→ Data section:
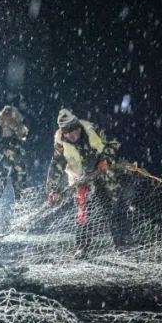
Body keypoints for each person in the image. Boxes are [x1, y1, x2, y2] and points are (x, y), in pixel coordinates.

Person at [45, 108, 127, 255]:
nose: (70, 135)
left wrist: (105, 159)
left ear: (78, 127)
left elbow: (114, 143)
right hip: (80, 179)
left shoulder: (92, 130)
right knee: (83, 213)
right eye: (66, 132)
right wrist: (53, 190)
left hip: (102, 174)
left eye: (72, 130)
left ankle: (121, 243)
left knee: (112, 207)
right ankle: (82, 247)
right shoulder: (60, 142)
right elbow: (56, 166)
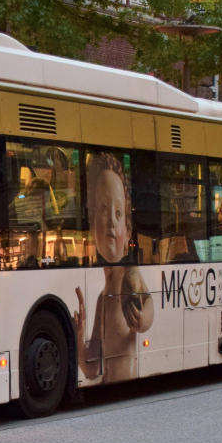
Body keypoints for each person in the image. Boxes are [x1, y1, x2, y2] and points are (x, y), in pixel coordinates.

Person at [74, 152, 154, 384]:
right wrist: (79, 338)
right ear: (92, 227)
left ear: (128, 231)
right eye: (102, 209)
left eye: (119, 214)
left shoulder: (130, 273)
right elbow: (91, 368)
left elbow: (148, 302)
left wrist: (142, 318)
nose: (110, 220)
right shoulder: (102, 299)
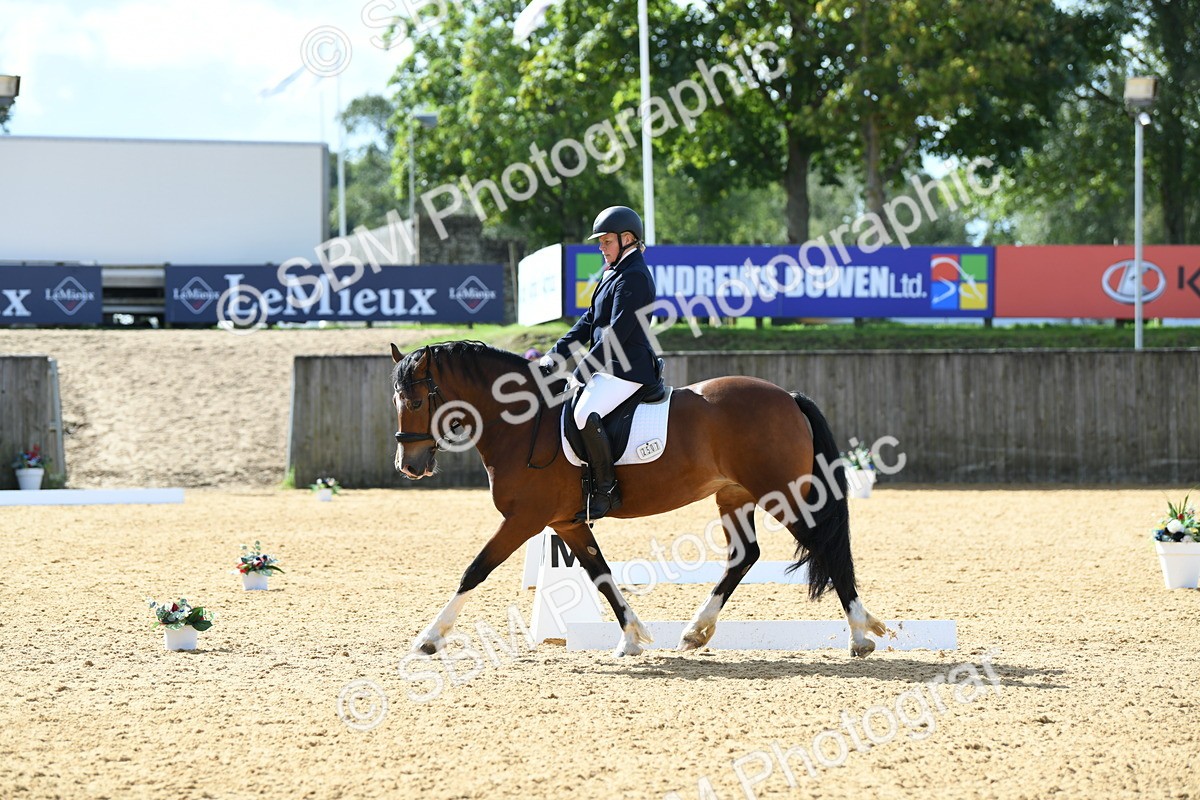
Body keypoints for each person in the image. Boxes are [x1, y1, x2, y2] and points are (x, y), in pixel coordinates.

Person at [540, 205, 659, 522]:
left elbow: (618, 333)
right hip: (610, 366)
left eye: (606, 241)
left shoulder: (634, 277)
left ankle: (607, 490)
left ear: (628, 239)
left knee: (583, 412)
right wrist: (557, 354)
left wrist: (581, 370)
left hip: (629, 368)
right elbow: (589, 322)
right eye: (601, 242)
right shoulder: (613, 274)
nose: (601, 248)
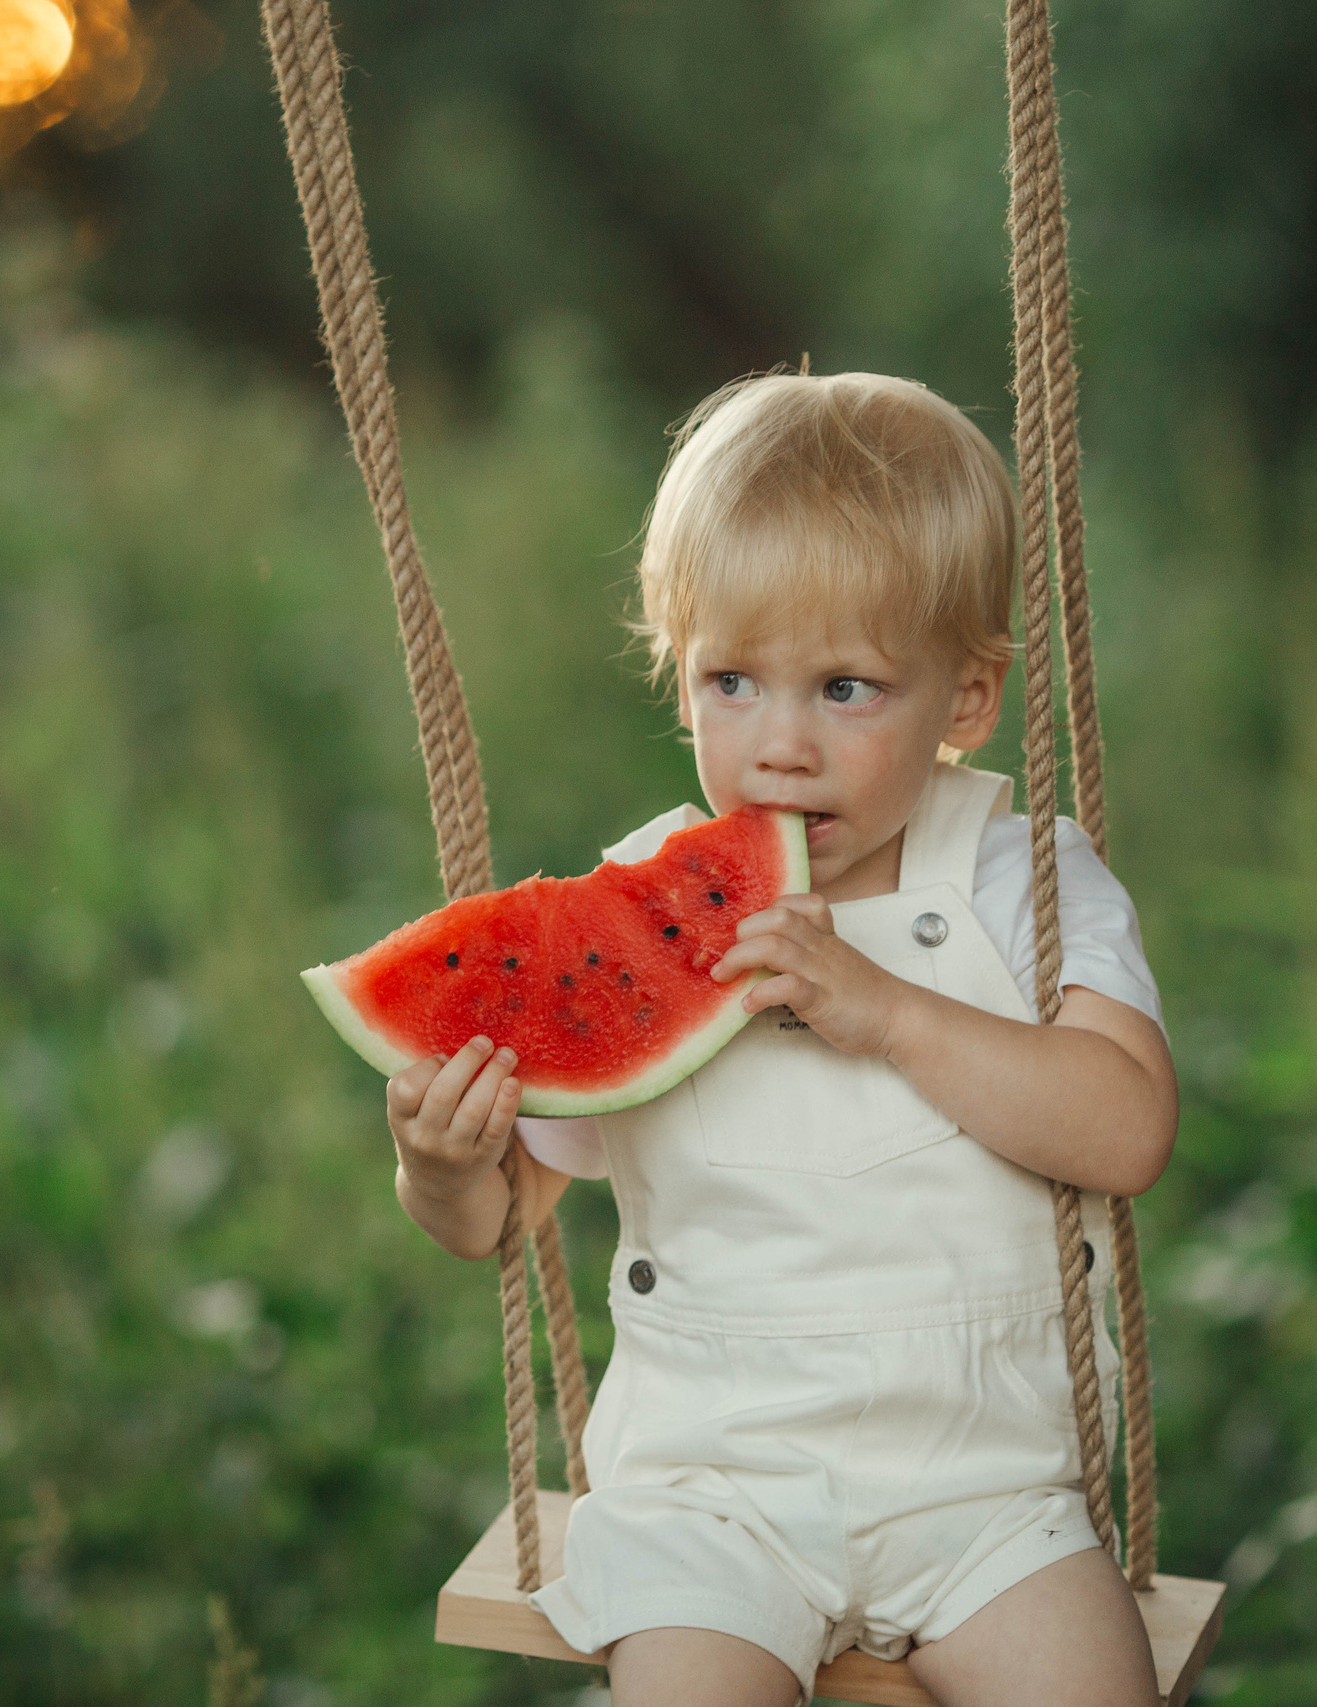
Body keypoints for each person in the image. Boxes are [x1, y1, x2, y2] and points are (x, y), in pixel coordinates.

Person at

→ Assignment: Extract each line holding the word "shoulder" from the records.

→ Output below:
left shoulder: (92, 130)
right shoulder: (60, 142)
left shoulder: (130, 273)
right shoulder: (102, 299)
left shoulder: (634, 277)
right shoulder: (613, 274)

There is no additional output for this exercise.